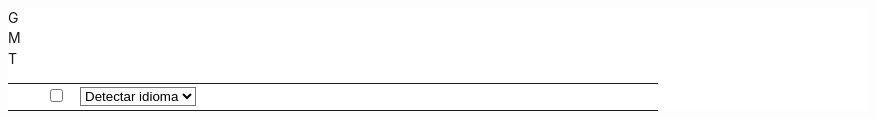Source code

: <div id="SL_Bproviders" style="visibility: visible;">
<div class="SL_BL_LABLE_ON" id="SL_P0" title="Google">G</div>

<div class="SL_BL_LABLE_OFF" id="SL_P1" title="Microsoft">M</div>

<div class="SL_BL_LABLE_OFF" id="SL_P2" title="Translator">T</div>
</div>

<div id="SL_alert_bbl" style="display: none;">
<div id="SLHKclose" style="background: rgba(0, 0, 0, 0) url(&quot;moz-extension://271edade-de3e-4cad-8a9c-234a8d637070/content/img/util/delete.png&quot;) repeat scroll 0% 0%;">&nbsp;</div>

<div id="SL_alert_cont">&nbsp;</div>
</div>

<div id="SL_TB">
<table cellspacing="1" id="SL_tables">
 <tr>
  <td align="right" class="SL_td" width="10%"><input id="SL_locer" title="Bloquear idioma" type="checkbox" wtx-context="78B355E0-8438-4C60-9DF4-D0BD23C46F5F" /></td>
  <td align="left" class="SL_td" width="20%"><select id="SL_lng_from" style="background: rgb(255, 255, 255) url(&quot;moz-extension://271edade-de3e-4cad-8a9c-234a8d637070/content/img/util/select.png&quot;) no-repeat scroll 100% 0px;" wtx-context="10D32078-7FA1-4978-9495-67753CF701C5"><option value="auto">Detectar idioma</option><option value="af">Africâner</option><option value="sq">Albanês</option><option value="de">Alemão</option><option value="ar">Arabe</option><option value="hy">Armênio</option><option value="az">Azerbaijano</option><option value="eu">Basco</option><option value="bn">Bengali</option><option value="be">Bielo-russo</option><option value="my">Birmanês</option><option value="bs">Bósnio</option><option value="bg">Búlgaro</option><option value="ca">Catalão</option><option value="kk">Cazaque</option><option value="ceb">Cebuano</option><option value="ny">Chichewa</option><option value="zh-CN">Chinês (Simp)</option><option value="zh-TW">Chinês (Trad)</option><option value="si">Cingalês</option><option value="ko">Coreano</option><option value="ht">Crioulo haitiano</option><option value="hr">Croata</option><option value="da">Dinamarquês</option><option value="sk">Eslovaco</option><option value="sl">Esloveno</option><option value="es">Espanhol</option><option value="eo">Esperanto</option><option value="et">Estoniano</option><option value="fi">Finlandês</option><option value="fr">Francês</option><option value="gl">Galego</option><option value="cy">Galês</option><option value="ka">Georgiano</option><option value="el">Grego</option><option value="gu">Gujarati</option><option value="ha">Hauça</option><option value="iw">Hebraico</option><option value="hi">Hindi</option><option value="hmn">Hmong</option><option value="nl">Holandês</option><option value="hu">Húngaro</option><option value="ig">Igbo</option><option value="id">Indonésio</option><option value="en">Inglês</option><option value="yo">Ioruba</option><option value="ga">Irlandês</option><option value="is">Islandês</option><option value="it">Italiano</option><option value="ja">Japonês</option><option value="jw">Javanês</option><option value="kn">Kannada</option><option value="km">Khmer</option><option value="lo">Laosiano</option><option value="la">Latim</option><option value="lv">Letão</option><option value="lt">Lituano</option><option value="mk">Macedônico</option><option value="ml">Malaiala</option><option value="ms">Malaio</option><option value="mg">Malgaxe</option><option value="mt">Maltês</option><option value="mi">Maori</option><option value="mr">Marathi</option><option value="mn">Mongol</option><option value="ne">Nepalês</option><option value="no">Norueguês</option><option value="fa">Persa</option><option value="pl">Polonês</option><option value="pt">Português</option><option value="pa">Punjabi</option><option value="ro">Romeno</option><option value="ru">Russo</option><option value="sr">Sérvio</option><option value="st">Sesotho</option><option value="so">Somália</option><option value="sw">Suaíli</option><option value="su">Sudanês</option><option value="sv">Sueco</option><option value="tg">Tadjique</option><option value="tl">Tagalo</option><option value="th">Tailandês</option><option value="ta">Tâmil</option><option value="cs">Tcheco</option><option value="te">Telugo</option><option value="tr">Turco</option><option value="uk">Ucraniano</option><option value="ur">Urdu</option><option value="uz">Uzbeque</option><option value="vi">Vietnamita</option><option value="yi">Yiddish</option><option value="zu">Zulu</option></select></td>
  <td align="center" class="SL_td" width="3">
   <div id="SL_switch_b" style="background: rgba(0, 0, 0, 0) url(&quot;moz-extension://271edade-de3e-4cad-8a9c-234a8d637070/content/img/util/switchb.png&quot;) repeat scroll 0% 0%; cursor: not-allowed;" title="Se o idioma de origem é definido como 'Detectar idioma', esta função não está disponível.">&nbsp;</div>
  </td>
------------------------------
Skip the pictures and give the entries above again word for word.

Source code

: <div id="SL_Bproviders" style="visibility: visible;">
<div class="SL_BL_LABLE_ON" id="SL_P0" title="Google">G</div>

<div class="SL_BL_LABLE_OFF" id="SL_P1" title="Microsoft">M</div>

<div class="SL_BL_LABLE_OFF" id="SL_P2" title="Translator">T</div>
</div>

<div id="SL_alert_bbl" style="display: none;">
<div id="SLHKclose" style="background: rgba(0, 0, 0, 0) url(&quot;moz-extension://271edade-de3e-4cad-8a9c-234a8d637070/content/img/util/delete.png&quot;) repeat scroll 0% 0%;">&nbsp;</div>

<div id="SL_alert_cont">&nbsp;</div>
</div>

<div id="SL_TB">
<table cellspacing="1" id="SL_tables">
 <tr>
  <td align="right" class="SL_td" width="10%"><input id="SL_locer" title="Bloquear idioma" type="checkbox" wtx-context="78B355E0-8438-4C60-9DF4-D0BD23C46F5F" /></td>
  <td align="left" class="SL_td" width="20%"><select id="SL_lng_from" style="background: rgb(255, 255, 255) url(&quot;moz-extension://271edade-de3e-4cad-8a9c-234a8d637070/content/img/util/select.png&quot;) no-repeat scroll 100% 0px;" wtx-context="10D32078-7FA1-4978-9495-67753CF701C5"><option value="auto">Detectar idioma</option><option value="af">Africâner</option><option value="sq">Albanês</option><option value="de">Alemão</option><option value="ar">Arabe</option><option value="hy">Armênio</option><option value="az">Azerbaijano</option><option value="eu">Basco</option><option value="bn">Bengali</option><option value="be">Bielo-russo</option><option value="my">Birmanês</option><option value="bs">Bósnio</option><option value="bg">Búlgaro</option><option value="ca">Catalão</option><option value="kk">Cazaque</option><option value="ceb">Cebuano</option><option value="ny">Chichewa</option><option value="zh-CN">Chinês (Simp)</option><option value="zh-TW">Chinês (Trad)</option><option value="si">Cingalês</option><option value="ko">Coreano</option><option value="ht">Crioulo haitiano</option><option value="hr">Croata</option><option value="da">Dinamarquês</option><option value="sk">Eslovaco</option><option value="sl">Esloveno</option><option value="es">Espanhol</option><option value="eo">Esperanto</option><option value="et">Estoniano</option><option value="fi">Finlandês</option><option value="fr">Francês</option><option value="gl">Galego</option><option value="cy">Galês</option><option value="ka">Georgiano</option><option value="el">Grego</option><option value="gu">Gujarati</option><option value="ha">Hauça</option><option value="iw">Hebraico</option><option value="hi">Hindi</option><option value="hmn">Hmong</option><option value="nl">Holandês</option><option value="hu">Húngaro</option><option value="ig">Igbo</option><option value="id">Indonésio</option><option value="en">Inglês</option><option value="yo">Ioruba</option><option value="ga">Irlandês</option><option value="is">Islandês</option><option value="it">Italiano</option><option value="ja">Japonês</option><option value="jw">Javanês</option><option value="kn">Kannada</option><option value="km">Khmer</option><option value="lo">Laosiano</option><option value="la">Latim</option><option value="lv">Letão</option><option value="lt">Lituano</option><option value="mk">Macedônico</option><option value="ml">Malaiala</option><option value="ms">Malaio</option><option value="mg">Malgaxe</option><option value="mt">Maltês</option><option value="mi">Maori</option><option value="mr">Marathi</option><option value="mn">Mongol</option><option value="ne">Nepalês</option><option value="no">Norueguês</option><option value="fa">Persa</option><option value="pl">Polonês</option><option value="pt">Português</option><option value="pa">Punjabi</option><option value="ro">Romeno</option><option value="ru">Russo</option><option value="sr">Sérvio</option><option value="st">Sesotho</option><option value="so">Somália</option><option value="sw">Suaíli</option><option value="su">Sudanês</option><option value="sv">Sueco</option><option value="tg">Tadjique</option><option value="tl">Tagalo</option><option value="th">Tailandês</option><option value="ta">Tâmil</option><option value="cs">Tcheco</option><option value="te">Telugo</option><option value="tr">Turco</option><option value="uk">Ucraniano</option><option value="ur">Urdu</option><option value="uz">Uzbeque</option><option value="vi">Vietnamita</option><option value="yi">Yiddish</option><option value="zu">Zulu</option></select></td>
  <td align="center" class="SL_td" width="3">
   <div id="SL_switch_b" style="background: rgba(0, 0, 0, 0) url(&quot;moz-extension://271edade-de3e-4cad-8a9c-234a8d637070/content/img/util/switchb.png&quot;) repeat scroll 0% 0%; cursor: not-allowed;" title="Se o idioma de origem é definido como 'Detectar idioma', esta função não está disponível.">&nbsp;</div>
  </td>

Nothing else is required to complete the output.